Der Wahnwitz des Familienalltags

Hungen. »Ich habe noch nie in einer Turnhalle gelesen. Echt cool«, meinte Kai Wiesinger ironisch zu Beginn seiner Buchpräsentation in der Hungener Schäferhalle. Kein Problem für sein Publikum, denn es weiß um den speziellen Charme ihrer Halle, die auch schon andere Künstler vor ihm zum Staunen gebracht hatte. In der OVAG-Reihe Leseland Gießen stellte der bekannte Theater- und Filmschauspieler einige amüsante Kapitel aus seinem Buch »Liebe ist das, was den ganzen Scheiß zusammenhält« vor.
Und er bot mehr als das: Charmant und locker plauderte er mit dem Publikum, stellte Fragen nach den Gewohnheiten der Hungener und verriet einiges über sein Privatleben. Besonders beeindruckten ihn die Bahnschranken im Ort. »Die waren ja länger als mein Zug.« Mit dergleichen spontanen Erkenntnissen hatte er das Publikum sofort für sich gewonnen. Es fühlte sich an wie ein lockeres Gespräch unter Freunden, sodass die räumlichen Gegebenheiten schnell vergessen waren.
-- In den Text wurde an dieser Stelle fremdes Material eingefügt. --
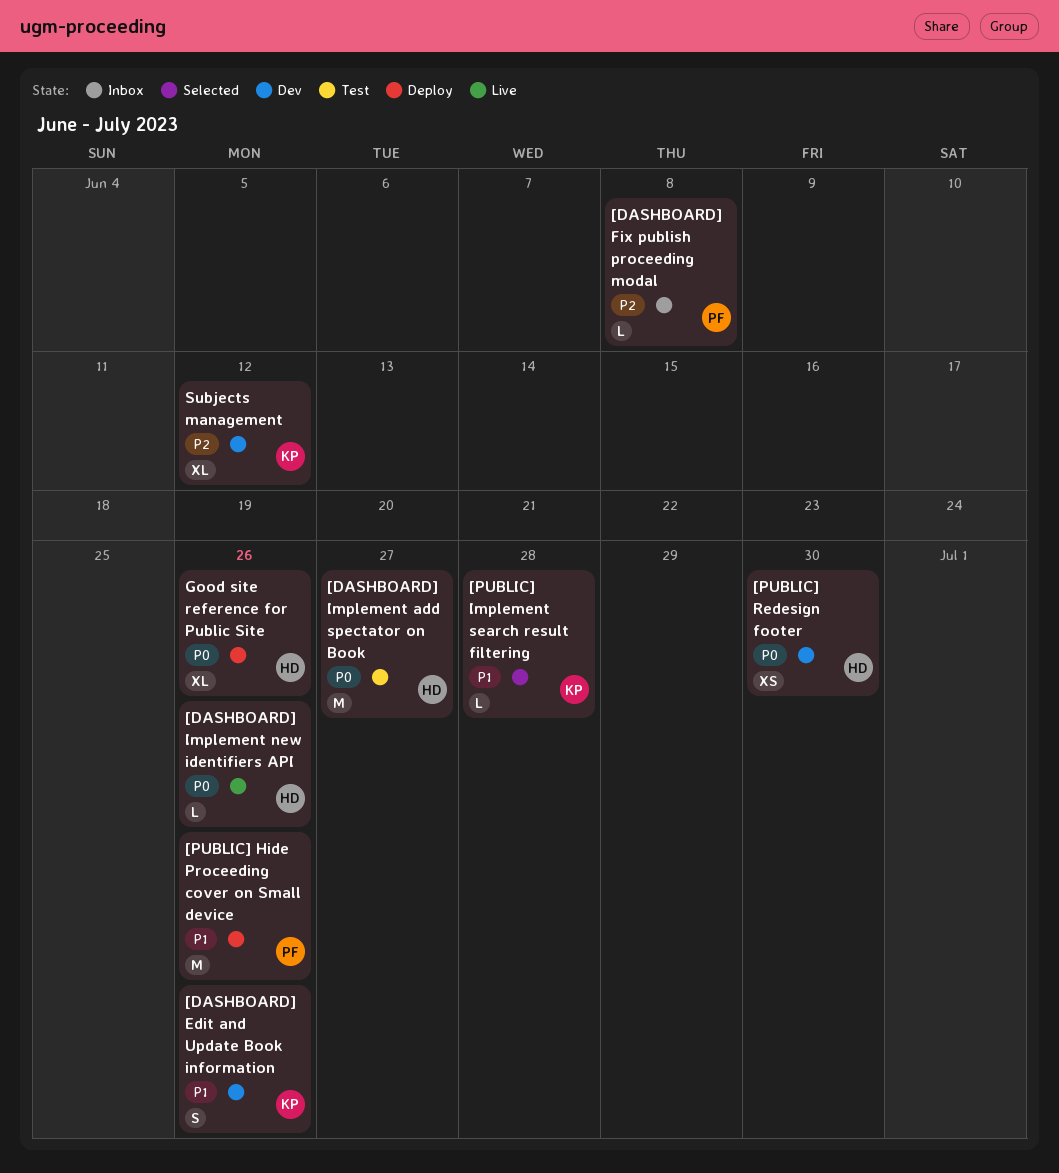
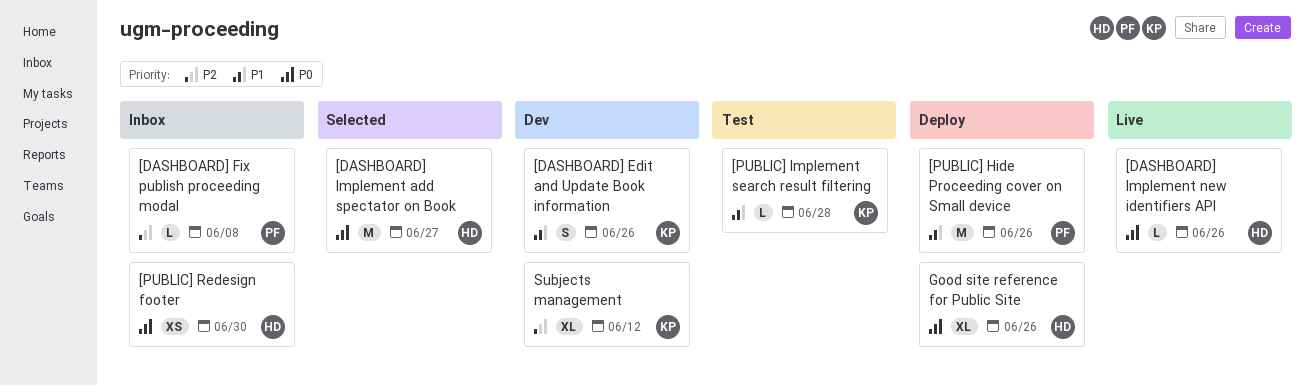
[DASHBOARD] Implement add spectator on Book, status: Test -> Selected
[PUBLIC] Implement search result filtering, status: Selected -> Test
[PUBLIC] Redesign footer, status: Dev -> Inbox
Der 1966 in Hannover geborene Schauspieler wollte schon immer diesen Beruf ergreifen. Die Initialzündung lieferte ihm die Beschäftigung mit Schillers »Die Räuber«. »Wenn ein Stück so etwas bei dem Publikum bewirkt, wie es damals der Fall war, dann wollte ich das auch tun.« Eine Schauspielschule wollte ihn dennoch nicht annehmen. Schließlich ging er für einige Monate nach München zu einer privaten Einrichtung. »Die haben - glaube ich - wohl jeden genommen, der das Studiengeld bezahlte.«
Bekannt wurde Wiesinger durch »Kleine Haie« von Sönke Wortmann. Danach hat er eine Menge Filme, gute und schlechte, gedreht. Mit zunehmendem Alter kam dem Familienvater die Idee zur Serie »Der Lack ist ab« (Amazon), bei der er Regie führte und die Hauptrolle spielte. Im Nachgang dazu verfasste er ein locker-flockiges Buch über das Älterwerden. Etwa so: »Irgendwann fängt es damit an, dass man für alles Mögliche eine Brille braucht.« Auch in Hungen. »Wenn mich jemand fragt, ob ich etwas schreiben könnte, dann geht mein erster Griff in meine Hemdtasche - um zu prüfen, ob ich meine Brille dabeihabe.« Ähnlich locker geht es auch in seinen Geschichten zu, die er im neuen Buch zusammengefasst hat. Sie sind zwar alle autobiografisch geprägt, aber nicht eins zu eins übertragbar. »Aber die Gefühle, die ich in den Dialogen beschreibe, sind hundertprozentig meine.«
Es geht um den Alltag mit all seinen grotesken Momenten in der fiktiven Familie von Tim und Tanja sowie ihren zwei Kindern, beginnend bei der Geburt des ersten und endend mit dem Auszug des zweiten. Der Zeitraum umspannt rund 20 Jahre, in dessen Anschluss sich das Ehepaar auch wieder neu (zusammen-)finden muss. Unbeschreiblich lebensecht sind die Dialoge. Wiesingers Werk steht damit in der humoristisch-satirischen Erzähltradition Ephraim Kishons, den der Schauspieler auch sehr verehrt. Aktuell wird gerade an der Verfilmung gearbeitet. Man darf auf das Ergebnis gespannt sein.